I’m just setting up a system. Next month it will all be run by someone else, and I’ll have boosted my income again. Where does guilt or shame or courage fit into to all this? I’ll refuse the claim that, since I’m not anxious, this isn’t really my passion or what I’m supposed to be doing with my life.
What’s my end goal? To live on a beach and read books all day and do absolutely nothing but read and write. That’s my passion. Can I get there by believing in it? Should I just move to the beach and hope things work out? NO. I needed to set up businesses and services that can run without me. Next year I’ll finish my PHD, but I won’t need to hunt for an academic teaching position. I don’t need to publish articles to boost my resume to keep my job.
Instead I’ll be traveling around the world, reading and writing books. I’ll be virtually retired, at 35. Did I get there by taking big risks and going out of my comfort zone? No – I learned how to use my skills and talents to help other people, built businesses, got better at it, charged more, and after working my butt off for a few years, am starting to feel like things are under control.
The Best Offer
Recently I watched The Best Offer starring Geoffrey Rush, Jim Sturgess, Sylvia Hoeks
They form a bizarre relationship. Previously he’s always kept himself separate, wearing gloves and afraid to touch people, dining alone. Through manipulation, he’s collected a priceless gallery of portraits, which he keeps tightly locked away in a private vault.
His whole life he’s been waiting for someone special; collecting paintings of women because real women frighten him.
He convinces Claire, the owner of the Villa, to come out from hiding. He teaches her to be vulnerable, and coaxes her out of her paranoia.
Except – the whole time he’s been part of a massive scam. As soon as he lets Claire into his own house and shows off his paintings, her partners move in and rob him blind.
He ends up in a mental institution, unable to deal with everything he’d lost.
Is he “better off” having loved than never to have loved at all?

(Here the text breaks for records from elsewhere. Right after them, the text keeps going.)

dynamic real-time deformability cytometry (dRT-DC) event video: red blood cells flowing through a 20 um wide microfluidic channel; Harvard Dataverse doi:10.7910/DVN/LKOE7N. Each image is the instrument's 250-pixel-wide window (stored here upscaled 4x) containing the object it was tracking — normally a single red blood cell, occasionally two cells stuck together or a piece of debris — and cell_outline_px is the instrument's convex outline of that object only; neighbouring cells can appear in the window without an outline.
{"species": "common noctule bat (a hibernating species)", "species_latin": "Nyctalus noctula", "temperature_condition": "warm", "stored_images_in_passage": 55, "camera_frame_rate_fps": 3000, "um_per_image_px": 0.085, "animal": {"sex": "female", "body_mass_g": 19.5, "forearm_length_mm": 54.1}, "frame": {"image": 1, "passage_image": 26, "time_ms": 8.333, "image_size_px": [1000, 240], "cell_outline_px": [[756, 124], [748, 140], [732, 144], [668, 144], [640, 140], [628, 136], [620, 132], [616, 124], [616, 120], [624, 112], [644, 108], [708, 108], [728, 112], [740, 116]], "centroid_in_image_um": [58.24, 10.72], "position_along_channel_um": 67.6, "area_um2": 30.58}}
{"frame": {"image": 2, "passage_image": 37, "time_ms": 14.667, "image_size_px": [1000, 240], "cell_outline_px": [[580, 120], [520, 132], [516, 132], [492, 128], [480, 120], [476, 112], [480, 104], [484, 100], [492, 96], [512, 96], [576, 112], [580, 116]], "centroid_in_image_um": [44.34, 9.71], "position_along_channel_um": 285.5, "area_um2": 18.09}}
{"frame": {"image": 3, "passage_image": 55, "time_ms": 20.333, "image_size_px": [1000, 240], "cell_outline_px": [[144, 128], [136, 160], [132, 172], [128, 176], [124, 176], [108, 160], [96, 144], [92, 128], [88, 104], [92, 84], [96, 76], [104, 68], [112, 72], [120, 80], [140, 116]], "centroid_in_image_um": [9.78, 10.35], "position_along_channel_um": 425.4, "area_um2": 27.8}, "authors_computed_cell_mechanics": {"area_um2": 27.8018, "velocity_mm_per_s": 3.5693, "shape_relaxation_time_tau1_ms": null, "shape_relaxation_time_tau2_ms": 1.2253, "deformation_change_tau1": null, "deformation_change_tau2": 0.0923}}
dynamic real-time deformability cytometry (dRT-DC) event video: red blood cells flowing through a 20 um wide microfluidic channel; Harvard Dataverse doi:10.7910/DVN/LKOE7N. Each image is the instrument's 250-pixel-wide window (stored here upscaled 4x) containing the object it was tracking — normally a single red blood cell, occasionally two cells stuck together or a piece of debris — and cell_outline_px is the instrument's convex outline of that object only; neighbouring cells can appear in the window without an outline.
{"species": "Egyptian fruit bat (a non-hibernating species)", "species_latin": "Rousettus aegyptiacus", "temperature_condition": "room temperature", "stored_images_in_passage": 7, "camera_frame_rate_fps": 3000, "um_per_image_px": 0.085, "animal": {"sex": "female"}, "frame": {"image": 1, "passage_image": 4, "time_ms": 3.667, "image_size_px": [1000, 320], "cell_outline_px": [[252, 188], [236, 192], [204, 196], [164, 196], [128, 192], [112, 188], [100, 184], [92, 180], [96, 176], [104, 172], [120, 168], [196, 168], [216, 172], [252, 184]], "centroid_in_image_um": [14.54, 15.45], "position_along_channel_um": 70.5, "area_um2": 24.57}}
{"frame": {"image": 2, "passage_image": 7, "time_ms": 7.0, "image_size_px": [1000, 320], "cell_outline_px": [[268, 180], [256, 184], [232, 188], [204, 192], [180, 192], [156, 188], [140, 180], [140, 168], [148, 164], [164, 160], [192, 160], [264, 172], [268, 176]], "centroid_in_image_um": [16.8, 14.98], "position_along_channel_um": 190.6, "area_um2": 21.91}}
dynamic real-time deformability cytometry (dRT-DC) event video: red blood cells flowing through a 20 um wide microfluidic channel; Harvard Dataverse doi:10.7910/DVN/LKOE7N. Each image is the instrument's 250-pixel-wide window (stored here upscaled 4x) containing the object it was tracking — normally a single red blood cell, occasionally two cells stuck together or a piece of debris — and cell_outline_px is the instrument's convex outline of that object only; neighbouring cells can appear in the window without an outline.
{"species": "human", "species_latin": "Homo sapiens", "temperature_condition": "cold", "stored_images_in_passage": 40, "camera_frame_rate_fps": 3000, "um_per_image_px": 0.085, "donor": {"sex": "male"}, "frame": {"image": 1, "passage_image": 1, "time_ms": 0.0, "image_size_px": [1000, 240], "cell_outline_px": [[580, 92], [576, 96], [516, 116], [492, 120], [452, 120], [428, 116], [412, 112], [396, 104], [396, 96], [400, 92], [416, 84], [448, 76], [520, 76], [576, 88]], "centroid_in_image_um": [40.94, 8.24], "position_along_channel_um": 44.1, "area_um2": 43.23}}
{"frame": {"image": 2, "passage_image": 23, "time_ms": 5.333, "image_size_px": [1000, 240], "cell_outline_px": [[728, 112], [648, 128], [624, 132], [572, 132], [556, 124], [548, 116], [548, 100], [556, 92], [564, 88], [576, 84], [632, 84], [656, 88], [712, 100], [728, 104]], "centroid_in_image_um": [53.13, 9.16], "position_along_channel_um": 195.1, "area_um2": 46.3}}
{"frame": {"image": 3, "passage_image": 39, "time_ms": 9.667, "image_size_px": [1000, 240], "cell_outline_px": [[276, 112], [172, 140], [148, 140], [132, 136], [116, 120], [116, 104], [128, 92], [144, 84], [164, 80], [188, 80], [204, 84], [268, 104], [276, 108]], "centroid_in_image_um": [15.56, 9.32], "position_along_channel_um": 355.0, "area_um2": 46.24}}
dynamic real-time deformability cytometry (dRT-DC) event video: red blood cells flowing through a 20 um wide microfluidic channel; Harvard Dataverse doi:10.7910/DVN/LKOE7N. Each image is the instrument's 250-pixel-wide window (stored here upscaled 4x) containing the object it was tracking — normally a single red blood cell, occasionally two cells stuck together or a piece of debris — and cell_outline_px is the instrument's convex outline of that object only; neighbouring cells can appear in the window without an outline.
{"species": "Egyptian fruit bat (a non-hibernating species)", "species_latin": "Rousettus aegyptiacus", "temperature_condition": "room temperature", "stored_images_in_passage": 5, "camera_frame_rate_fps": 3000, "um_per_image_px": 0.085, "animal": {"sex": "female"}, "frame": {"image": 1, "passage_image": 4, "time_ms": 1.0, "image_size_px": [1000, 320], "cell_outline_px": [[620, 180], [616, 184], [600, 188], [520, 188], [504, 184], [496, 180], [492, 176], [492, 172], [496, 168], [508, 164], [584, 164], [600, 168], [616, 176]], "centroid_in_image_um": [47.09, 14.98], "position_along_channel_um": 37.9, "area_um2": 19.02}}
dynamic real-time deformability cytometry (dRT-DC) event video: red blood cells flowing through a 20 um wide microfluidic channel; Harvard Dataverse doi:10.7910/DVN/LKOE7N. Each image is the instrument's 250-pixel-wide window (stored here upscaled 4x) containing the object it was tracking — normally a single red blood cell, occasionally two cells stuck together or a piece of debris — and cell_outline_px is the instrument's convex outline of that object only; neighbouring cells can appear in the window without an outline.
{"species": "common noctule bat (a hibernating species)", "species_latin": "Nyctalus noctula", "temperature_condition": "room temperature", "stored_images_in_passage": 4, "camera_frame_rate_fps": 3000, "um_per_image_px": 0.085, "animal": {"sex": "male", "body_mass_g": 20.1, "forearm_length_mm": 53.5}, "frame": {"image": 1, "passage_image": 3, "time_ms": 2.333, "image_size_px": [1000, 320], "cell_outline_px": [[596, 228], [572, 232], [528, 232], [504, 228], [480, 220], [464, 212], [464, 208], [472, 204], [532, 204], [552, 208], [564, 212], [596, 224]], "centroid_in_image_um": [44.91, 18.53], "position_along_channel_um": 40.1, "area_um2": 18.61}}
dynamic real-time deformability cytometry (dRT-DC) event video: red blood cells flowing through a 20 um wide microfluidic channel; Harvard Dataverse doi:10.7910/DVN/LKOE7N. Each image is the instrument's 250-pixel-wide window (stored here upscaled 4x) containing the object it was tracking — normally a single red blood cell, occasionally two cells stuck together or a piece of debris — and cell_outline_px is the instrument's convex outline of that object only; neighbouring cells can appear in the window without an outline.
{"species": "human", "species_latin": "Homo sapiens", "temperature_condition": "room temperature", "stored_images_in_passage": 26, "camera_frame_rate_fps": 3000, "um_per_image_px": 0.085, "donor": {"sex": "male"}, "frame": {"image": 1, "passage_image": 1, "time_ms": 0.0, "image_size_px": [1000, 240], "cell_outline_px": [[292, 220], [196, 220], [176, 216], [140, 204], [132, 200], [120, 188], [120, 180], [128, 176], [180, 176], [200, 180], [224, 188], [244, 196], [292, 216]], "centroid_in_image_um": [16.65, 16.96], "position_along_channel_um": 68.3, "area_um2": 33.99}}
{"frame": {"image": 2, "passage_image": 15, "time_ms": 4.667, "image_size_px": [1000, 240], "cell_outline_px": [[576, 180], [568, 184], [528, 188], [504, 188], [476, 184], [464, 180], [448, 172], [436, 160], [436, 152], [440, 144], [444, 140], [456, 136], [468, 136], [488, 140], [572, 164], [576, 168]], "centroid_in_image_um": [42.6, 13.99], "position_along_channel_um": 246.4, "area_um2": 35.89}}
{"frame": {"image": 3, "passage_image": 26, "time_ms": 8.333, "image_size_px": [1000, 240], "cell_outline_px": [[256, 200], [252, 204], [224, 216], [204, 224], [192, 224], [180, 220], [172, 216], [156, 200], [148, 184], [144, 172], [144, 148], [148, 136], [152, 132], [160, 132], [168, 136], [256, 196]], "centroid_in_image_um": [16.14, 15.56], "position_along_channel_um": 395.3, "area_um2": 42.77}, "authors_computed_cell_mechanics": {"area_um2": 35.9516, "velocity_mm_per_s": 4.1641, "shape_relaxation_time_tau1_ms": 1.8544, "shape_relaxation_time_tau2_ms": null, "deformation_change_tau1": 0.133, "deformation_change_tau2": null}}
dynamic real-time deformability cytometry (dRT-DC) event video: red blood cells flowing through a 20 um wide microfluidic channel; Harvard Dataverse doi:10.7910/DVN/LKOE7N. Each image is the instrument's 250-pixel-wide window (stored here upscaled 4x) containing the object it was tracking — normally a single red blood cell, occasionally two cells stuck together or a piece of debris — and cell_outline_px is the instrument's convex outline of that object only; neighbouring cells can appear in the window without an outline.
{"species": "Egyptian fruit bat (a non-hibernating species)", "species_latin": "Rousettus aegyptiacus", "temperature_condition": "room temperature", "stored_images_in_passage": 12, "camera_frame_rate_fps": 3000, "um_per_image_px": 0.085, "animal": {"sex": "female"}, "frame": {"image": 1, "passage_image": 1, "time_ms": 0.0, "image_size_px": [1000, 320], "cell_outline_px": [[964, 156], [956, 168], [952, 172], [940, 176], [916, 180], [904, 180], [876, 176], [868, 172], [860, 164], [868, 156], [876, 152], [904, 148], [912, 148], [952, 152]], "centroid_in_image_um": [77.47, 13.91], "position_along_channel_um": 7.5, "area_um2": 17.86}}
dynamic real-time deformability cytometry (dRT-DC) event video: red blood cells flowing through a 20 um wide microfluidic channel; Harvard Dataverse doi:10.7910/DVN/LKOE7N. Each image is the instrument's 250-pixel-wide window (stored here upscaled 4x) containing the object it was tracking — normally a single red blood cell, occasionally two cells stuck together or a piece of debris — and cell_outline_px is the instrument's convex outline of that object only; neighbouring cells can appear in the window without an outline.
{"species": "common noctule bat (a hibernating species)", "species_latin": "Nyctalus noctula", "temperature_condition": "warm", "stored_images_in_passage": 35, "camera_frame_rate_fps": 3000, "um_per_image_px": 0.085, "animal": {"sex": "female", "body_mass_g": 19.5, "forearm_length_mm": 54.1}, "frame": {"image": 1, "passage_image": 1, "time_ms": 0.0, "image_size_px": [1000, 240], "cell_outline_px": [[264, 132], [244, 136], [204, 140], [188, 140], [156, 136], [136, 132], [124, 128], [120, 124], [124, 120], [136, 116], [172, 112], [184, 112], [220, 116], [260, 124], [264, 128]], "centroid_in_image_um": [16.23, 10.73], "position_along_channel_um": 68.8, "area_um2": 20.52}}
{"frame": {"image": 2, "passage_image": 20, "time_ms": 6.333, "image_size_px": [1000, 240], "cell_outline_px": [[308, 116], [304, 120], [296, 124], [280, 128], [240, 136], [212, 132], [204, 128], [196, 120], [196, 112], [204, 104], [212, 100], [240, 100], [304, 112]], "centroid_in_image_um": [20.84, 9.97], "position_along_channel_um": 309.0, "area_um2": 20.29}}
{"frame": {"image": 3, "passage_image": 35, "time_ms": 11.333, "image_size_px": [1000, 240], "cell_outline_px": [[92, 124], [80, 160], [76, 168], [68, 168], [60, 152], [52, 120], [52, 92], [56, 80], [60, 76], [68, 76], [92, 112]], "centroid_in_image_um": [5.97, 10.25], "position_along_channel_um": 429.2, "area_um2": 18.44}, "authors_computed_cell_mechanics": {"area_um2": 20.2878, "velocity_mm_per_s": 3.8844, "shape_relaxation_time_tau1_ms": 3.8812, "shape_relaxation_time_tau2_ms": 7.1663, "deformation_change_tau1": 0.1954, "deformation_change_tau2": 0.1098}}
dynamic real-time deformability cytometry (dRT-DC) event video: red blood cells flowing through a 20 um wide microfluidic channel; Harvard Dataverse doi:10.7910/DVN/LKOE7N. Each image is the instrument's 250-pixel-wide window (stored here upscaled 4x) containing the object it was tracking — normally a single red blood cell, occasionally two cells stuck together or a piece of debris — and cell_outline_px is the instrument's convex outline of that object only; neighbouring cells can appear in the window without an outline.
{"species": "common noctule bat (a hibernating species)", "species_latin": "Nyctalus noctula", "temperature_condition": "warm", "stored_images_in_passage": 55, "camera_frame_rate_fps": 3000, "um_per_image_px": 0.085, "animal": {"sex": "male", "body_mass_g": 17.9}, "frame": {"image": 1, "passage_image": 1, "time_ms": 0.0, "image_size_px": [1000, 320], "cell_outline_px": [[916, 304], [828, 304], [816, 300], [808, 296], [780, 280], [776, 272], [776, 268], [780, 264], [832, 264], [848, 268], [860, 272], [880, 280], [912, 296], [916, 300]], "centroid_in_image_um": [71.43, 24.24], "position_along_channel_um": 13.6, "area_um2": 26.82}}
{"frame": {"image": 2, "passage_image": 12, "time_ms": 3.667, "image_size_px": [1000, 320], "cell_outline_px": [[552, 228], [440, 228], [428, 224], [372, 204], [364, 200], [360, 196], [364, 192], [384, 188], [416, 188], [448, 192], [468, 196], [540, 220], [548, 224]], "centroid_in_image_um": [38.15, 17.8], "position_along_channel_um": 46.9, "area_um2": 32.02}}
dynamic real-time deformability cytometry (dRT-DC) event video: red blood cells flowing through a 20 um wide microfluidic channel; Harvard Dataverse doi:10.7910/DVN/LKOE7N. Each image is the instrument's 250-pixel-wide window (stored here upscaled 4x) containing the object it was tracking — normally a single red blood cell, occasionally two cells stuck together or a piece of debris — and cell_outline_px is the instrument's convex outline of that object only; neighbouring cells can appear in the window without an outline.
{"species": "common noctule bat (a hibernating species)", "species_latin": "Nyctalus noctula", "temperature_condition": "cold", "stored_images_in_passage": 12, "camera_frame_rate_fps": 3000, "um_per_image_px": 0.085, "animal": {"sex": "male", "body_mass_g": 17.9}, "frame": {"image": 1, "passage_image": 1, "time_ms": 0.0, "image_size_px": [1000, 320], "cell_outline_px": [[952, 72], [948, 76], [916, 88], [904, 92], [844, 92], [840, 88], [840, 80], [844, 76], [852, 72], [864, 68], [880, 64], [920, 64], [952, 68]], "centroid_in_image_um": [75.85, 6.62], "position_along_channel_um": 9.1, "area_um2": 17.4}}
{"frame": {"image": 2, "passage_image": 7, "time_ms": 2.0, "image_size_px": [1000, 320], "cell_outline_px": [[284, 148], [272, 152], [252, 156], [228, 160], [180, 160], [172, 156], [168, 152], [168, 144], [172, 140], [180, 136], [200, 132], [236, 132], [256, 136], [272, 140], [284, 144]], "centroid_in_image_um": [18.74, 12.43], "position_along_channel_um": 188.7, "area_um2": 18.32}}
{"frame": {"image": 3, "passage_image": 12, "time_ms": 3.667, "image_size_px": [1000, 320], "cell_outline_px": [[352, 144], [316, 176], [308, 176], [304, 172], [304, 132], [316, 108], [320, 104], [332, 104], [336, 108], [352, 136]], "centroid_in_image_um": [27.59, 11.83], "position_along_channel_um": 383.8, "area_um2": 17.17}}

Can he comfort himself by saying “Oh well, I Dared Greatly, which naturally leads to some vulnerability and pain, but it’s worth it (even if I lost millions and millions of dollars, my whole life’s work, and was made a fool of by some young kids).”
Follow your passion leads to failure and vulnerability
Personally, I don’t much care for failure and vulnerability. I’d rather make more money than lose what I have; I’d rather strengthen my relationships than have them all fall away; I’d rather my house didn’t fall down in an earthquake because I didn’t reinforce the foundations like I should have.
I’d rather prepare hard so that my speech or event was mind-numbingly amazing, not just “a good try.”
I’d rather spend time writing books that will be bestsellers, rather than taking a risk on a project I don’t know if anybody is going to like. Of course – after you write your bestsellers and make a ton of money and have time and freedom, then of course you can take more risks and try new things (but it’s less risky, because you’ve already built up a platform).
Don’t start out by taking stupid risks. Start out by being smart, making a name, doing everything better than anybody else in your field.
What are your thoughts? Did you read the book? Am I missing the point?